PROBLEM 1.
Name every username in the forum thread that appears next to a date and time.
PROBLEM 2.
Reproduce the forum thread text word for word, starting at "I don't know" and ending at "and self worth.".

EXCERPTED TEXT.
"""
I don't know whst to do. I am concerned about his behaviour and his attitude towards her and the affect it's having on her self esteem and self worth.

He's very defensive when I try to talk to him, blaming her or me for her actions. I'm not sure what to do.

Is he neurodivergent?

I think it’s important to keep routine with children, she cried for you so you just do it. Instead of saying no, it’s daddy’s turn. And both agree to read a book at bedtime so it’s the exact same routine.
I think if you start doing that now, it’d be helpful (it’s all been disrupted so expect it to take a few weeks of routine again to settle)

as for your husbands behaviour, you do need to discuss it. If he gets defensive just explain to him that the conversation is needed and that getting defensive won’t resolve the problem. Don’t let him change the subject, stay calm yourself, explain that you both need to restart routine and that’s what needs to happen.
if he is neurodivergent is he on medication?

NewDogOwner · 04/01/2025 12:58

The damage he is doing to her will be lasting.

ThisNewPinkFox · 04/01/2025 13:11

devilspawn · 04/01/2025 11:30

I don't think anyone who has clinical depression can be as good a parent, but they can be better than this for sure.

I respectfully disagree, I was severely depressed for many years but my children always came first. I dragged myself out of bed every day, did the school run with a big fake smile, then on the days I wasn’t working I’d lie on the sofa all day, then put my clothes back on, pick up the kids , ask them about their day and lie about my own, cook them dinner, we did bed time stories etc and when they were in bed I’d go to bed myself and quite often cry myself to sleep. They still to this day have no idea.

AMurderofMurderingCrows · 04/01/2025 13:13

wandawaves · 04/01/2025 10:13

Have a look into my crystal ball OP.... my ex husband was like this with my daughter throughout the years (post divorce)... very tit for tat like yours, would intentionally reject her if she was upset with him, to the point where it has just snowballed and now they both refuse to see each other. So how is my daughter now? Suffers with severe chronic depression, anxiety, an eating disorder, very low self esteem, self harms, hospitalisations, unable to cope with life. She has a specific therapy now to just deal with her relationship with her father and how that has impacted her as a person. As a person OP. These little moments have formed her whole, shitty, opinion of herself.

You need to have very stern, very brutal words with him. I'd say leave, but honestly if you leave and he continues this shit behaviour, she will still suffer. So whether you leave or not, he really needs to cut it out. Please try to get through to him OP. If he continues, just leave, so at least she isn't subjected to this 24/7.
"""
EXERCISE DATA.
"""
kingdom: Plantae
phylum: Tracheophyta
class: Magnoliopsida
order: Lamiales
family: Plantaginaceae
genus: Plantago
"""
TASK RESULT 1.
NewDogOwner, ThisNewPinkFox, devilspawn, AMurderofMurderingCrows, wandawaves

TASK RESULT 2.
I don't know whst to do. I am concerned about his behaviour and his attitude towards her and the affect it's having on her self esteem and self worth.